A survey by the Cinema Foundation and the film research company The Quorum shows that moviegoers, from frequent to infrequent attendees, have a significant interest in non-traditional programming in movie theaters. Between July 20 and August 5 of this year, 5,940 persons nationwide were polled for the study.

Ten experiences were identified by the study, ranging from in-theater cookery events and E-sports to live or pre-premiere television episodes and streamed live concerts. Both active and inactive theatergoers showed a strong interest in each of the ten events surveyed, according to the report. Many of the respondents also said that they would be prepared to pay more for these experiences than the cost of a movie ticket. The most popular experiences were cooking lessons, live concerts, and special television programs.

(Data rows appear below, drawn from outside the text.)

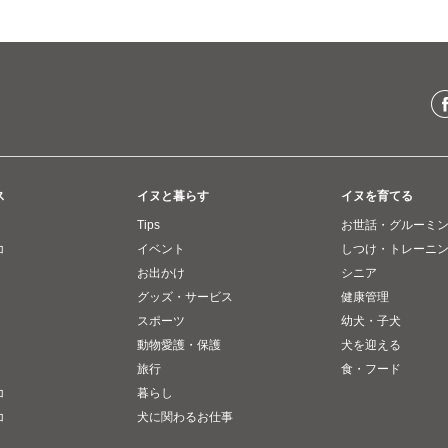
ス
イヌと暮らす
イヌを育てる
Tips
お世話・グルーミ
コ
イベント
しつけ・トレーニ
お出かけ
シニア
グッズ・サービス
健康管理
スポーツ
幼犬・子犬
動物愛護・保護
犬を迎える
旅行
食・フード
コ
暮らし
コ
犬に関わるお仕事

Both moviegoers and non-goers showed a lot of interest in the titles of classic films, with interest in Hollywood’s Golden Age and movies from the 1970s, 1980s, and 1990s earning more than 50% interest among non-goers. Also receiving a lot of attention from respondents were documentaries, anime, short films, and Indian movies.

According to Jackie Brenneman, president of the Cinema Foundation, “It is apparent that viewers are ravenous for the movie theater experience as the films we do have performed and overperformed this year.” This study confirms that in order to reach a larger audience, we must provide them with additional incentives to attend. The findings here suggest a direction for extending our reach and increasing our attendance. At the same time, they give distributors a chance to use high-quality entertainment on various platforms, including movie theaters, when supply chains are troubled.

The Quorum’s founder, David Herrin, continued, “While much attention has been placed on how a shortage of films is a drag on attendance, there has been less attention on what to do about it other than “more films.” The poll results demonstrate that exhibitors and distributors have a variety of chances to profit from customers’ love of the theatergoing experience by providing “more of everything.”